- _Set of tasks_:
1. In the excerpt on Israeli-Palestinian negotiations, answer each of these:
(a) Since what event have many Palestinians living in Israel been internally displaced?
(b) How many houses were given preliminary approval for construction at Beit El?
(c) Which convention affords protection to populations under occupation?
Mark your answers (a), (b) and (c).
2. What obligations does the excerpt on Israeli-Palestinian negotiations say third States have when peremptory norms of international law are breached? List all of them.
3. Carry on the excerpt on Israeli-Palestinian negotiations from its final sentence.

- _Excerpt_:
== == ==
Finally, an agreement of this nature would have disregarded the interests of those Palestinian communities transferred from the State of Israel into the State of Palestine, where they would likely lose their right to freedom of movement into and within the State of Israel. Many Palestinians living in Israel are internally displaced since the Nakba of 1948 and transfer into the State of Palestine would likely prevent them from ever returning to their ancestral land and from visiting family members living elsewhere in Israel.

What’s more, it must be noted that due to the nature of occupation, any attempts to negotiate an end to the conflict will be characterized by an imbalance of power between the occupied population and the Occupying Power. This is evidenced by Israel’s adamant refusal to even engage in discussions regarding Jerusalem and its insistence on retaining most of the settlement blocs and their associated infrastructure. This imbalance in power was most recently illustrated by Kerry’s attempts at preventing either party from taking any so-called “unilateral” actions that could be detrimental to the resumption of negotiations. The Palestinians have honored their commitment to refrain from acceding to any further international bodies and have desisted from engaging the international community in their obligations, which dictate that in the event of breaches of peremptory norms of international law, such as denial of the Palestinian right to self-determination by Israel, third States must not recognize Israel’s conduct as lawful, they must not render aid or assistance in maintaining the illegal situation and they must cooperate to bring it to an end. Meanwhile, Israel has discarded Kerry’s request and continues its settlement activity including, most recently, moving to retroactively legalize four unauthorized outposts and giving preliminary approval for the construction of 300 houses at Beit El.

The Fourth Geneva Convention, which affords protection to populations under occupation, foresees such asymmetry and therefore expressly prohibits situations in which occupied authorities may be coerced into reaching agreements that serve the interests of the occupying power while undermining the rights of the occupied population.
== == ==
- _Dataset extract_:
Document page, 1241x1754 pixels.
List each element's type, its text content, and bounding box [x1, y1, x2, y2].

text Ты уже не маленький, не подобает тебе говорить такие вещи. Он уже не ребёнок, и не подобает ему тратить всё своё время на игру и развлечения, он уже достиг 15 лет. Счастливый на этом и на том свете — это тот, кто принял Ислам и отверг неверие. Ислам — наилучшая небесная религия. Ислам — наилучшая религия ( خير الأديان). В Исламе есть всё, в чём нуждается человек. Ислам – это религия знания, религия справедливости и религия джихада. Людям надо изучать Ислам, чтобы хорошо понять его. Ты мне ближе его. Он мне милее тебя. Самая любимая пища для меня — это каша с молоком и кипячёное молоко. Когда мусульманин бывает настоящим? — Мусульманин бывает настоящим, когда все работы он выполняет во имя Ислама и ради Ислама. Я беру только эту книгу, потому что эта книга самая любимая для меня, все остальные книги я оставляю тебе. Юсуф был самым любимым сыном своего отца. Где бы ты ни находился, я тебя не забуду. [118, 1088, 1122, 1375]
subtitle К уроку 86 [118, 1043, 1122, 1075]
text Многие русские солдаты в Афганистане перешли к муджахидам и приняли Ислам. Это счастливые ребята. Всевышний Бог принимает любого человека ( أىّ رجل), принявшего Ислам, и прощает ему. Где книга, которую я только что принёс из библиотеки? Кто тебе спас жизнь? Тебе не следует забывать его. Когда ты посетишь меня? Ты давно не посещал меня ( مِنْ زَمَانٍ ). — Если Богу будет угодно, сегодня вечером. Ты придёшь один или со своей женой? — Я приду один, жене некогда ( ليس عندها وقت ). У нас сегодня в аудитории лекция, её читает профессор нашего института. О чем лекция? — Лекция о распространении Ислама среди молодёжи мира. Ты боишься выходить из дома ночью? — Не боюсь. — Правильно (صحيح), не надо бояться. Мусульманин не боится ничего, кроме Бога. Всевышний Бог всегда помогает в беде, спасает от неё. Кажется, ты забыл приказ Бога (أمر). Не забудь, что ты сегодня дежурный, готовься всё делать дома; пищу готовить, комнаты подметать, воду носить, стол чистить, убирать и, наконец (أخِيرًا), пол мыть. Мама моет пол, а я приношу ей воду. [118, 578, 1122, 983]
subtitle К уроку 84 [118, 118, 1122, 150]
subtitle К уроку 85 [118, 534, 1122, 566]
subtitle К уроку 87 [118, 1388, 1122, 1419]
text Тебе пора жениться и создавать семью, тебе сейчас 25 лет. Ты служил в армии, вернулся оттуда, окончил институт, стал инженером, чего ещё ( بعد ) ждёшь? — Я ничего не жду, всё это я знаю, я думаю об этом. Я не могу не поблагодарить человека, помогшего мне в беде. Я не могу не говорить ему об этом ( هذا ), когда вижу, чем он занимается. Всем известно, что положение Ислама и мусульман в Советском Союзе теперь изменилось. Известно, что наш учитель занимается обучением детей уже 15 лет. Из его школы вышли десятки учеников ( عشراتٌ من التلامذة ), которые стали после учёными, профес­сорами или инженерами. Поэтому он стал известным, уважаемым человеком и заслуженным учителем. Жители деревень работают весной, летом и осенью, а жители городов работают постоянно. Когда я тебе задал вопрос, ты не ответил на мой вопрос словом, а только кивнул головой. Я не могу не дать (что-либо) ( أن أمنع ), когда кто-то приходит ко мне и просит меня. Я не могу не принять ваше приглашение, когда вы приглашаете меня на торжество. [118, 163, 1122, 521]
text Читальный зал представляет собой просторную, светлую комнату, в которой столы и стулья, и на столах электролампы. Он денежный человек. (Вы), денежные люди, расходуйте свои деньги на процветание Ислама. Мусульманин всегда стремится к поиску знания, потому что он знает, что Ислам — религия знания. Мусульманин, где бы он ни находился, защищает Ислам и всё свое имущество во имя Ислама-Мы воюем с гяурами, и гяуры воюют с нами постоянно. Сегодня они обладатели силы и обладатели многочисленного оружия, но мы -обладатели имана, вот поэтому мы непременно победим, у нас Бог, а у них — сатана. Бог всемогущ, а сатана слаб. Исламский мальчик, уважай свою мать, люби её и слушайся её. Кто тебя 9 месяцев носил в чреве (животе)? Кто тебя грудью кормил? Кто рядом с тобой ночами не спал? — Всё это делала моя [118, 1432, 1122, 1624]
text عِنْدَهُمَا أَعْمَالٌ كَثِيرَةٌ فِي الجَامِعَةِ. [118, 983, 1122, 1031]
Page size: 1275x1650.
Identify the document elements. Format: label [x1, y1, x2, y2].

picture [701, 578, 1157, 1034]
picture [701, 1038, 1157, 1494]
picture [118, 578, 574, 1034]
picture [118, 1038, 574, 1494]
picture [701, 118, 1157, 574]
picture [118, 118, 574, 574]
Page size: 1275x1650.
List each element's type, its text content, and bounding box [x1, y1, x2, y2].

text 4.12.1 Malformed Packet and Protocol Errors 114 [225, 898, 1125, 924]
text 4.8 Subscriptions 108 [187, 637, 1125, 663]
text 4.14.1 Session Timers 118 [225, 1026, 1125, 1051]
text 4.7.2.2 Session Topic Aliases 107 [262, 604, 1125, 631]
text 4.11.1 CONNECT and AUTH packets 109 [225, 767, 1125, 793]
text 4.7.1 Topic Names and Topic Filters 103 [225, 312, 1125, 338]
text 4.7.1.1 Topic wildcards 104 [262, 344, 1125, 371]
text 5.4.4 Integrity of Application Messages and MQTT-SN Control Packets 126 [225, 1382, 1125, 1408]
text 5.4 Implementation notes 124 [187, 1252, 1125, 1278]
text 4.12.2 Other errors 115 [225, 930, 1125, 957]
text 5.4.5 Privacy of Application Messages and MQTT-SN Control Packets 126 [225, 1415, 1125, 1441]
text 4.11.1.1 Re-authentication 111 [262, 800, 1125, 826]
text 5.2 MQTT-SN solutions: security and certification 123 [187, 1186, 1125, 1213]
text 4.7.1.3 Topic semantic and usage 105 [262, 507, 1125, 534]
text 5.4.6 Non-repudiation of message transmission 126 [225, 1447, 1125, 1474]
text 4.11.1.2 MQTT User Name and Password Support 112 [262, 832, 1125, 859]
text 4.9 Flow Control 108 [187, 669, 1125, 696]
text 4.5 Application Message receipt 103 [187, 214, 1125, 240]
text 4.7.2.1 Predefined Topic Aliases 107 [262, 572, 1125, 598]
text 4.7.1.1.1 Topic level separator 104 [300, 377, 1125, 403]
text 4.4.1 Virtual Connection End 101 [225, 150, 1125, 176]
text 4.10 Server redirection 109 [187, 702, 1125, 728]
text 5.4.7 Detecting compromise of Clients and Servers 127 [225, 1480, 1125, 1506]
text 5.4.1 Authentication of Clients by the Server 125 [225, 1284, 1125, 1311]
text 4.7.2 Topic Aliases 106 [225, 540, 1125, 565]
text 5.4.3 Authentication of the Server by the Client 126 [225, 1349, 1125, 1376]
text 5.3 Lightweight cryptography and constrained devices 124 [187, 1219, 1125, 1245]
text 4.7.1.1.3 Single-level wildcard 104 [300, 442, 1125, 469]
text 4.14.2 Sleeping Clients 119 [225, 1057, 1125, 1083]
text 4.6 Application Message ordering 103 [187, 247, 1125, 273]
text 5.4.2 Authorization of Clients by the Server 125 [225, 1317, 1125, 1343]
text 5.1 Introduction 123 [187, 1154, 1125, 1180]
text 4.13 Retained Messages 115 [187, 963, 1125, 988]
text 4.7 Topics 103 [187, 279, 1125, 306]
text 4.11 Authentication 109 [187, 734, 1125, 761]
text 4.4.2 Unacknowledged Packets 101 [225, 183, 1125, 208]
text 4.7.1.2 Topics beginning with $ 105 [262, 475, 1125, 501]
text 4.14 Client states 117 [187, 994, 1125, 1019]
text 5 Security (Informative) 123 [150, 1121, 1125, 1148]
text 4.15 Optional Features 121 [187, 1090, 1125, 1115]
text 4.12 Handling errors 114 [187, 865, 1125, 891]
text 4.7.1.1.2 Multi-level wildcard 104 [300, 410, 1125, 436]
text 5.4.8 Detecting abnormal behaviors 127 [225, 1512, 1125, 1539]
== == ==
- _Numbered responses_:
1.
(a) The Nakba of 1948
(b) 300
(c) The Fourth Geneva Convention

2.
- They must not recognize Israel's conduct as lawful.
- They must not render aid or assistance in maintaining the illegal situation.
- They must cooperate to bring it to an end.

3.
The international community must not disregard its obligation to discourage on-going breaches of international law in the OPT in favor of pursuing a political solution which, in practice, would serve to legitimize Israel’s illegal settlement enterprise. This is particularly concerning when viewed in light of the Charter of the United Nations, which lists promotion of justice and conformity with international law as guiding principles in the organization’s pursuit of international peace and security.

Furthermore, the focus on land swaps not only jeopardizes the protection afforded to the occupied population, but also distracts from a multitude of other issues, including Jerusalem, the rights of Palestinian refugees and prisoners, and water, all of which must be addressed if negotiations are to bring about a just and durable solution to the conflict. It is the obligation of all parties, and the international community as a whole, to ensure that any proposals for negotiations are at the very minimum compliant with international law standards. Failure to ground negotiations in international law will result in a peace agreement that is neither durable nor capable of protecting the rights of all, especially those of the Palestinian people.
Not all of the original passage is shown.